Social Cues

Rory is still lousy at picking up social cues.

And I’ve realized that this, above all things, is what she does that pushes my buttons. It’s part of what happened at the Aquatic Center (in the below post). I’ve realize that when I overreact to her, its often at one of those moments. I don’t care if she makes mistakes.
I don’t care if she misbehaves (I do, but I don’t–you know what I mean.) I react in a normal, good parent way when those things happen. It’s the weird social behavior that really gets me weird, too.

Because I am afraid she will never get it. That she will spend her whole life looking scared when she should look happy, or happy when someone is hurt, or not answering people who are being nice to her. My worst moments come, not in response to Rory’s worst moments, but in response to the moments which suggest that she will never fully adjust to life here.

Thus is going to take some thought before I can write about it, but I’m really happy that I’ve spotted it. I feel like knowing what triggers me (and that it’s really about my fears, and not her) is going to make our life better. And then I can think about what it really means.


4 Responses to “Social Cues”

  1. I totally get this! This is one of the things that drives me crazy with my son. I think part of what bugs me is that on the inside, I am scared for him and wondering, will he ever have friends, be invited to parties, go on dates, get married?? All of my insecurities for him begin to snowball in my head. And I get mad because I just want him to “get it”. To inherently know how to act. And I don’t feel like I know how to teach him, because I’ve never had to “teach” those skills.
    Also (and I know this is totally not fair to him), I just want the social awkwardness of it all to go away. If anyone at my older son’s karate class makes eye contact with him, he sobs. We had company the other night (someone he knows) and he ran straight to this person, gave them a big hug, then started sobbing and screaming, NOOO! He is an emotional wildcard, and I don’t blame him for that, but it exhausts me and I just get tired of the minefield.
    I realize that this comment probably makes me sound so awful, but I do understand what you mean.

  2. Nancy says:

    I’ve been working on this with my daughter for a long time. She had no sense of humor. Couldn’t get the joke. Couldn’t take any teasing at all, and in our big family, she was dying. We worked on it. Explained the joke, even though it makes them not funny any more when you have to explain them. Do it. Amelia Bedeliah will drive you CRAZY because she just doesn’t understand why it is funny when Amelia cuts up the shirt to ‘get the wrinkles out’ (Okay, I admit, not that funny anyway, but explain it for an hour and see how funny it isn’t).

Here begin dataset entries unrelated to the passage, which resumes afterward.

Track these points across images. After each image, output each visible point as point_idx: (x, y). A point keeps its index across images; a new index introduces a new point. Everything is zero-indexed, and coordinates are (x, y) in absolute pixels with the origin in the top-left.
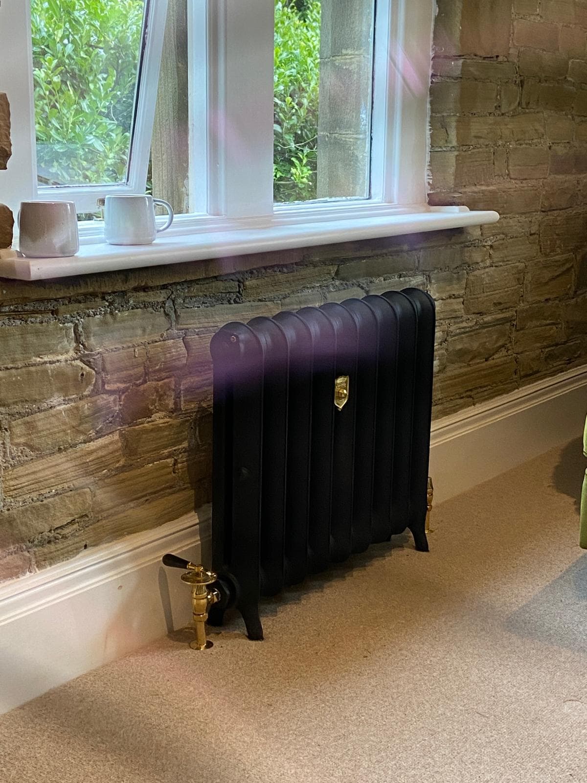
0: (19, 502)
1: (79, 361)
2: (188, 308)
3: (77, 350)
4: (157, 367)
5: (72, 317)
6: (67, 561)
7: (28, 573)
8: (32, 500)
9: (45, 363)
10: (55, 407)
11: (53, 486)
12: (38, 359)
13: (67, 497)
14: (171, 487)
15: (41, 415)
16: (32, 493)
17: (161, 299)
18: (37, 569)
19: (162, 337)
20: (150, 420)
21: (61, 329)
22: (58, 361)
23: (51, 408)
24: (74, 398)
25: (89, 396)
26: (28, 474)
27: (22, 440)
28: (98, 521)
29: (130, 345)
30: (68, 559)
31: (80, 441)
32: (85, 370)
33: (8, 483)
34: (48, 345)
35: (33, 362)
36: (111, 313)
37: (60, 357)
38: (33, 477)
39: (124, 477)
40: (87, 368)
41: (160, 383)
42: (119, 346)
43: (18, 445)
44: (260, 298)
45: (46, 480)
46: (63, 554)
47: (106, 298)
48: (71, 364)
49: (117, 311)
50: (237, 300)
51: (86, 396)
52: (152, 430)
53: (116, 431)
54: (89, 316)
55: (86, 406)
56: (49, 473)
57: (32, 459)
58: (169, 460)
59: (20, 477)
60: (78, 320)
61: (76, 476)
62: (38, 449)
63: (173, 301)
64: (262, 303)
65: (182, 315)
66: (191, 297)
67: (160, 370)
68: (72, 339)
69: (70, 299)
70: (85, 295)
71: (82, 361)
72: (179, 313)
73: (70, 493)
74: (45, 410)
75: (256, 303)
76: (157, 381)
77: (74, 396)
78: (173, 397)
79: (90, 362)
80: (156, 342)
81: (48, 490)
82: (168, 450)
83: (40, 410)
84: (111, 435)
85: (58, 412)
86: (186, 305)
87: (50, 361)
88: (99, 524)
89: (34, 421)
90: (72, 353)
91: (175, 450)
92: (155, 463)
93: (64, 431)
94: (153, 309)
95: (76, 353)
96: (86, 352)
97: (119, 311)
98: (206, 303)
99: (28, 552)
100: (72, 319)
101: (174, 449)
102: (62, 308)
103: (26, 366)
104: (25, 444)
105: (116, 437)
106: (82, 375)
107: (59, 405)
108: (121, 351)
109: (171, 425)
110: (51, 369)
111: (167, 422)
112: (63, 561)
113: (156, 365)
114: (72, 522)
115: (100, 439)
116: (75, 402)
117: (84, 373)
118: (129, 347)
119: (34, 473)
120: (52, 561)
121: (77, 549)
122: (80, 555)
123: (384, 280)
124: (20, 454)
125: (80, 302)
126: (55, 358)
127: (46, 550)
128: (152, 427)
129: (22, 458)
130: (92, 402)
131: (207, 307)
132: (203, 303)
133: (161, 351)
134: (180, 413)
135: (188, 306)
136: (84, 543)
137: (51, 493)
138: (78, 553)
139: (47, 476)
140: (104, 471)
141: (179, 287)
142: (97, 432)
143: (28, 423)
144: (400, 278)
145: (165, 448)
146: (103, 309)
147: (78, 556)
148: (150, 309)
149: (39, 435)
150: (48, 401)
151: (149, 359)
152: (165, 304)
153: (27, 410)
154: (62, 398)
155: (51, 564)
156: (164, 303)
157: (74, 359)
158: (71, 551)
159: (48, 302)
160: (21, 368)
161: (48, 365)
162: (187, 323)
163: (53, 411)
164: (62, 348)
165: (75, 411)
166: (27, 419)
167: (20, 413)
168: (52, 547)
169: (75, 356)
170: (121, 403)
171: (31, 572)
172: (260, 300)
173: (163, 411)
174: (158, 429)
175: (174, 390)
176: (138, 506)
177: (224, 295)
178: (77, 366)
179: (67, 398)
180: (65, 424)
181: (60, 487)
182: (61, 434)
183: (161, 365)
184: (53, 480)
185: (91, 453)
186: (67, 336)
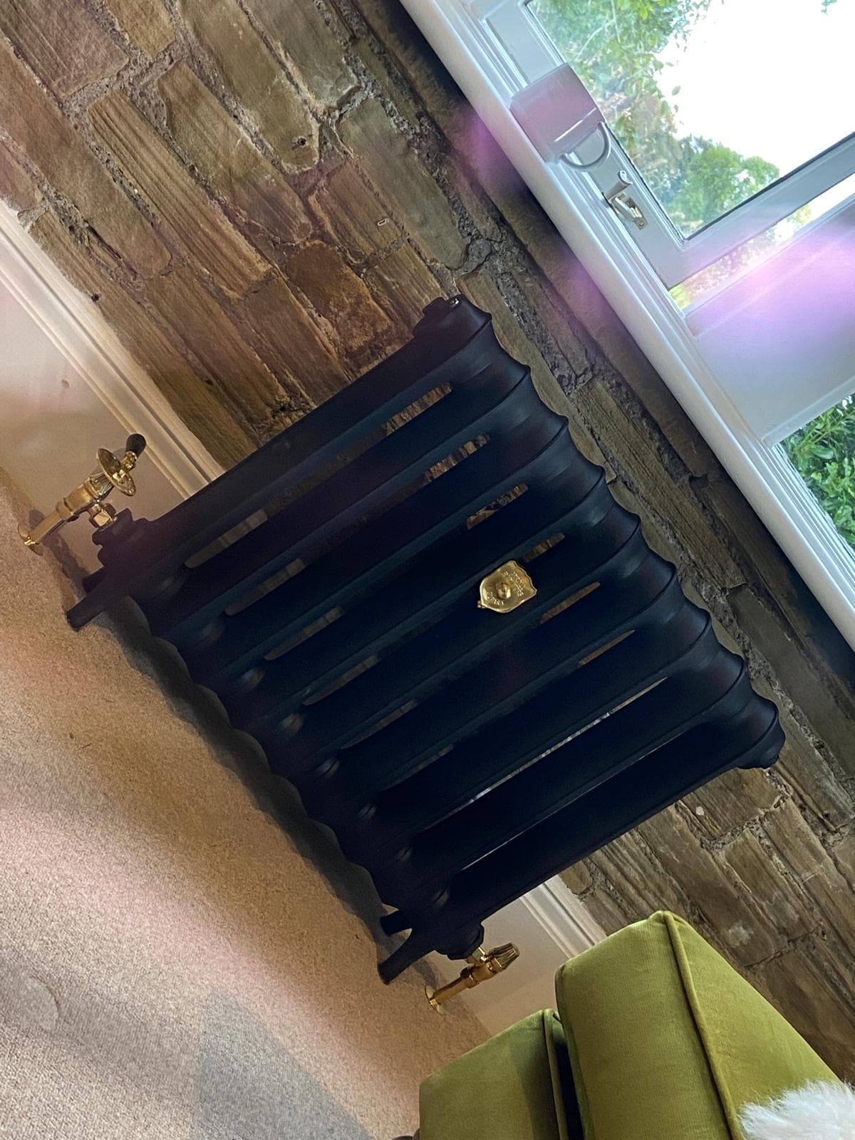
0: (94, 140)
1: (318, 125)
2: (498, 288)
3: (329, 111)
4: (386, 278)
5: (364, 72)
6: (61, 275)
7: (17, 212)
8: (108, 161)
9: (284, 67)
10: (240, 123)
11: (142, 188)
12: (282, 53)
13: (142, 223)
14: (250, 420)
15: (215, 103)
16: (116, 157)
17: (481, 227)
18: (28, 227)
19: (431, 261)
20: (316, 315)
21: (340, 65)
22: (297, 86)
23: (235, 117)
24: (267, 148)
25: (284, 174)
26: (134, 132)
27: (172, 95)
28: (139, 303)
29: (390, 208)
30: (64, 275)
31: (220, 198)
32: (312, 143)
33: (108, 106)
34: (307, 56)
35: (273, 45)
36: (409, 143)
37: (303, 87)
38: (136, 142)
39: (214, 311)
40: (316, 145)
41: (372, 302)
42: (376, 189)
43: (162, 92)
44: (595, 429)
45: (141, 166)
46: (67, 260)
47: (422, 119)
48: (306, 113)
49: (416, 152)
50: (565, 382)
51: (281, 170)
52: (301, 324)
53: (270, 263)
54: (384, 105)
55: (268, 177)
56: (153, 166)
57: (156, 129)
58: (282, 391)
59: (125, 120)
60: (366, 86)
61: (175, 221)
62: (174, 130)
63: (491, 253)
64: (589, 436)
65: (481, 278)
66: (516, 286)
67: (385, 285)
68: (338, 94)
69: (384, 52)
70: (406, 78)
71: (320, 129)
72: (480, 272)
73: (149, 225)
74: (226, 108)
75: (585, 427)
76: (373, 296)
77: (270, 147)
78: (367, 338)
79: (325, 143)
80: (419, 254)
81: (132, 180)
82: (295, 382)
83: (222, 100)
84: (259, 257)
85: (236, 131)
86: (499, 280)
87: (289, 73)
88: (138, 308)
89: (203, 97)
90: (320, 106)
91: (301, 396)
92: (265, 365)
93: (217, 156)
94: (460, 222)
95: (324, 113)
96: (334, 128)
97: (419, 155)
98: (525, 322)
99: (43, 199)
100: (362, 72)
101: (303, 393)
102: (364, 46)
103: (261, 35)
104: (169, 104)
105: (263, 267)
106: (303, 142)
107: (245, 128)
108: (371, 194)
109: (327, 358)
110: (280, 82)
111: (328, 350)
112: (59, 268)
113: (391, 276)
114: (116, 255)
115: (243, 237)
116: (264, 154)
117: (307, 144)
118: (384, 207)
119: (141, 141)
120: (50, 246)
121: (84, 282)
122: (81, 295)
123: (791, 712)
124: (153, 103)
125: (389, 74)
126: (298, 79)
127: (58, 227)
128: (307, 324)
129: (150, 110)
130: (278, 184)
131: (521, 326)
132: (522, 314)
133: (413, 272)
134: (355, 369)
135: (501, 287)
136: (99, 292)
137: (131, 189)
138: (81, 289)
139: (149, 166)
140: (205, 270)
141: (515, 251)
142: (249, 224)
143: (197, 89)
144: (817, 748)
145: (296, 375)
146: (406, 126)
147: (76, 291)
148: (456, 217)
149: (190, 116)
150: (241, 107)
151: (390, 255)
152: (477, 238)
153: (211, 78)
154: (257, 129)
155: (44, 248)
156: (478, 236)
157: (315, 115)
158: (77, 274)
159: (357, 16)
160: (254, 28)
161: (284, 73)
162: (475, 294)
163: (231, 122)
164: (319, 85)
165: (251, 160)
166: (201, 85)
167: (202, 67)
168: (68, 238)
169: (320, 113)
170: (308, 244)
171: (19, 216)
172: (592, 431)
173: (340, 334)
174: (309, 336)
175: (376, 333)
176: (194, 368)
177: (556, 349)
178: (309, 126)
179: (261, 136)
180: (227, 152)
181: (147, 200)
182: (211, 156)
183: (394, 283)
184: (148, 180)
185: (217, 229)
186: (338, 82)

    I’d suggest really working on vocab, idioms, rhyming. My daughter would spend hours arguing about whether a sofa could also be a couch, whether jam could be jelly. The more words she learned, the less she argued and the more she could focus on the meaning, the people speaking, etc.

  3. KJ says:

    Oh, but I so understand–it IS alos about just wanting things to be normal! Someone said hello to her in the street today and she ran right past with no acknowledgement…I am going to write more on this later.

    And I do try to explain the social cues, but I am really not very good about it. I get sarcastic.you can imagine, rightly, that that REALLY helps.

  4. J. says:

    I do the same thing with Fudge, it makes it easier when I know that it is me but I still do it – normal would be nice occasionally just to reassure me that he is going to survive in the big mean world.